I’ve been spending a lot of time lately thinking about happiness and success. American culture has long defined a happy and successful life as one that is often shaped by money, but time and time again, research has revealed that money does not equal happiness. In fact, the opposite is often shown to be true.
Throughout our lifetime, we are given the opportunity to make thousands of choices. We can choose to live within other peoples’ definitions of happiness and success, or we can make choices that empower us to live the “perfect life” as we define it. I read an article the other day about the top five regrets of the dying, and many of these regrets have to do with living a more holistic, complete life that defied comfort, routine and pre-defined expectations. These are people who wish they’d worked less, spent more time with loved ones, allowed themselves to be who they really were and not what they were supposed to be.
I’m coming up on my four-year anniversary of leaving the corporate world. That means we’re also nearing the annual festival known as Burning Man, where I learned that it was okay to buck society’s expectations and follow my dreams to live a life of happiness and success as defined by me. It was at Burning Man that I decided it was okay to ask “why not?” and turn to myself and my community to find what really made me happy. I decided then and there that I didn’t need my boss yelling at me or meaningless tasks to take up my time. I needed to surround myself with people who encouraged and supported the choices I made in my life to be a happy person, or, at the very least, rid myself of those who were naysayers and only wanted to insult or discourage my choices.
Happiness doesn’t require money, and no special equipment is needed. And, yet, I’ve met countless people who are unhappy. People who would rather wallow in routines and habits that make them miserable than take a chance on making a choice that could lead to a more fulfilling life. I shake my head and wonder why. Sometimes making choices that lead to happiness are not easy, but is it worth lying on a death bed, wishing you’d made that hard choice that led to better things later?
In focusing on finances as a measurement of success, I think we also tend to lose focus on what we’re doing now, here, today. We’re tied to social media, focusing on what other people are doing instead of being immersed in the conversation, the moment, the people in front of us. We feel the need to plan out our days with tasks and chores and errands instead of taking free time to lay on the grass and look at the clouds or drink a glass of ice tea while petting the cat. Those simple moments can be some of the most relaxing, satisfying and, quite honestly, necessary. (I admit I’m often guilty of not living in the moment, and it’s something I am constantly trying to do. This poem, by Nadine Stair, is one of my favorites on cherishing those moments and living without regrets, and I reread it when I need a reminder.)

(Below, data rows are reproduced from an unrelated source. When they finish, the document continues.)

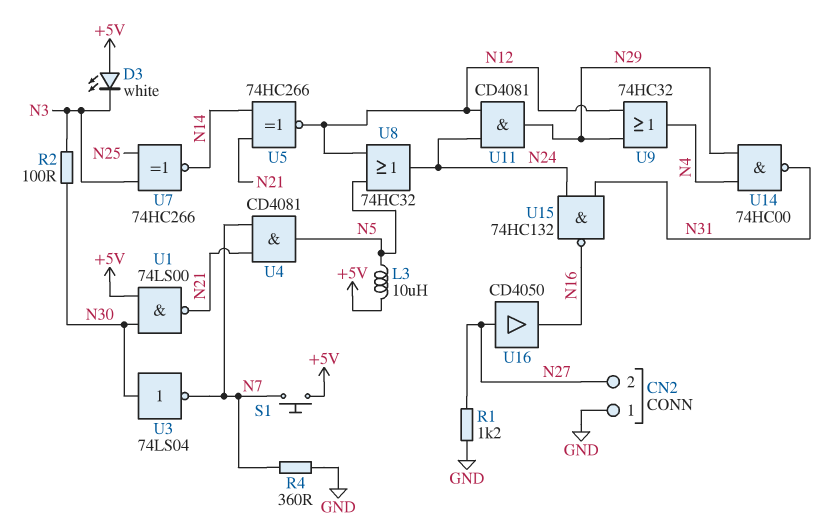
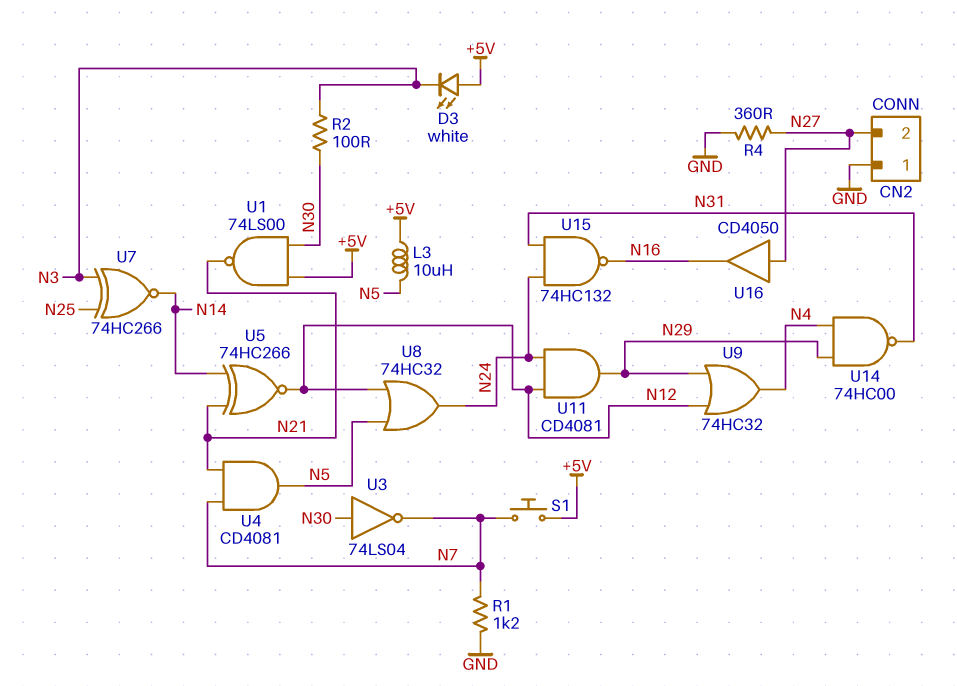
R1: 1.2k (GND, N27) -> 1.2k (GND, N7)
R4: 360 (GND, N7) -> 360 (GND, N27)

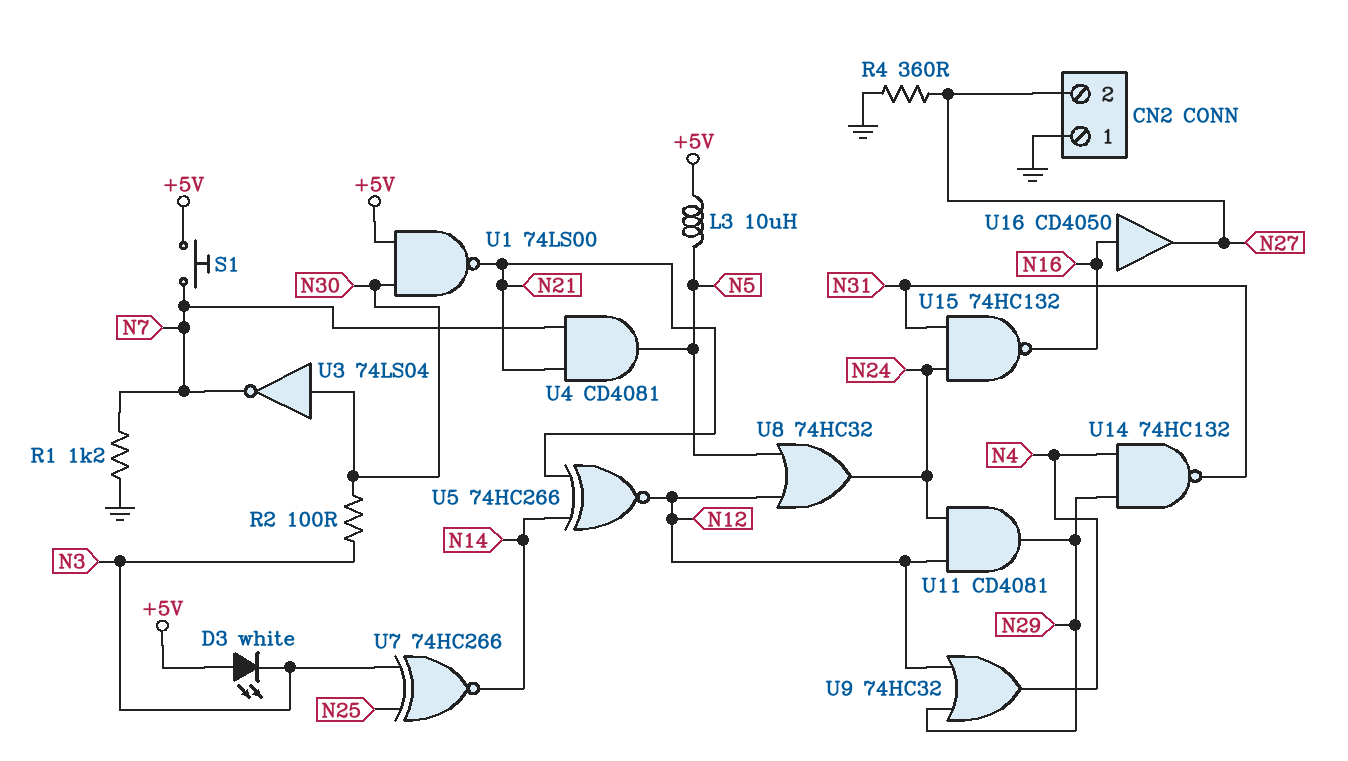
U14: NAND 74HC00 (in N4, in N29, out N31) -> NAND 74HC132 (in N4, in N29, out N31)
U16: buffer CD4050 (in N27, out N16) -> buffer CD4050 (in N16, out N27)

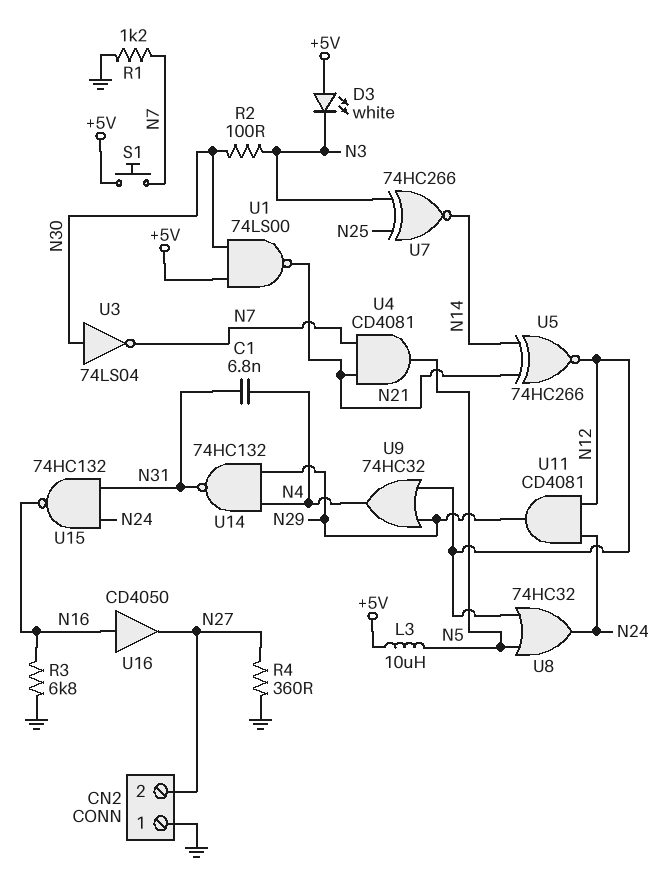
C1: none -> 6.8nF (N4, N31)
R3: none -> 6.8k (GND, N16)

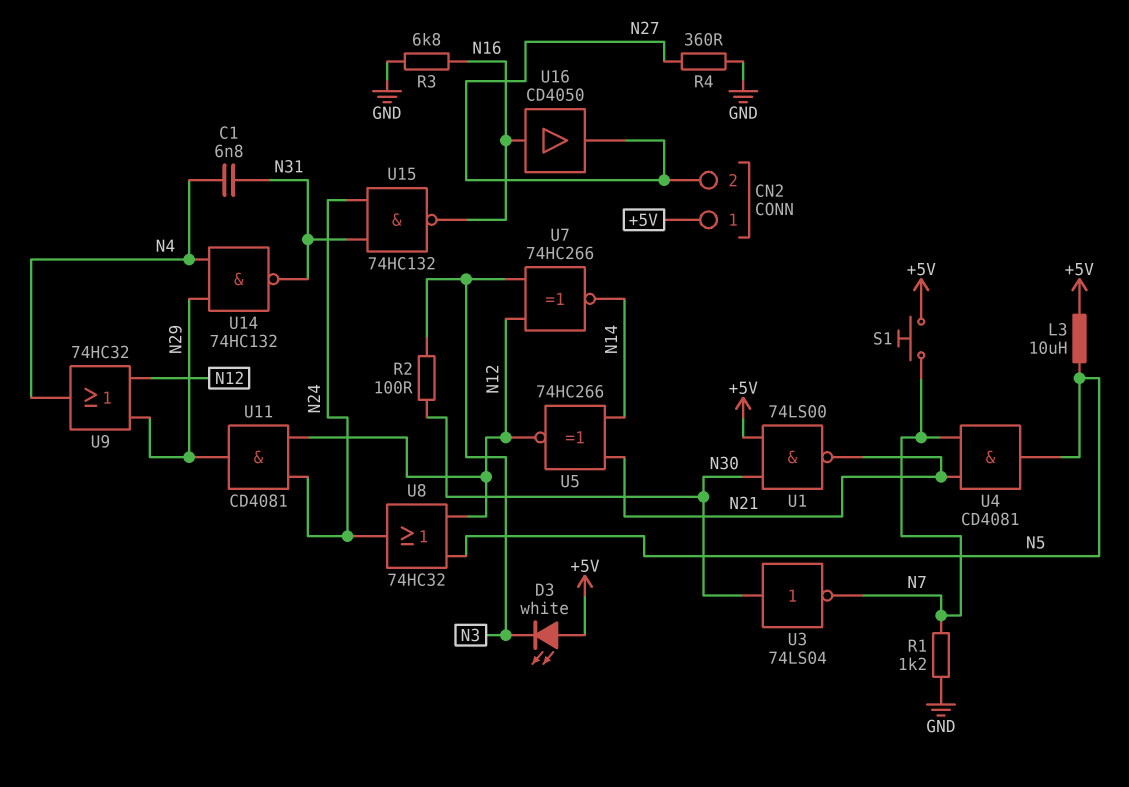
CN2 pin 1: GND -> +5V
U7: XNOR 74HC266 (in N3, in N25, out N14) -> XNOR 74HC266 (in N3, in N12, out N14)

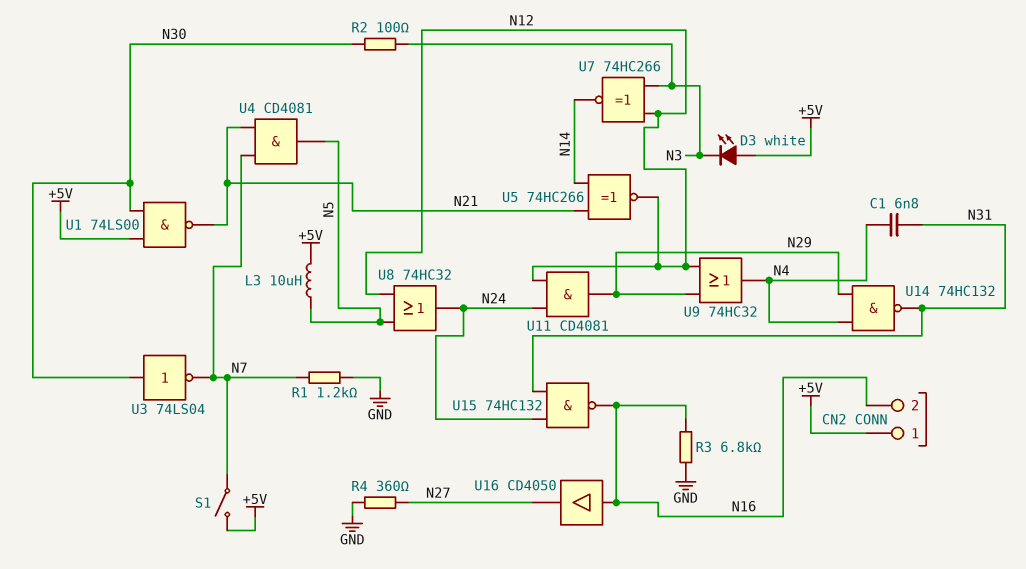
CN2 pin 2: N27 -> N16
S1: button (+5V, N7) -> switch (+5V, N7)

The greatest things in life are free, and yet a lot of us continue down that path where we earn more, faster. To buy what? Time? No money needed. Happiness? Money not needed there either. Love? Nope.
I’ve happily bucked the conventional path many times in my life and it’s weird and fun and unexpected, but it’s also nothing less than totally and completely worth it. I’ll take happiness and freedom to be who I want to be any day.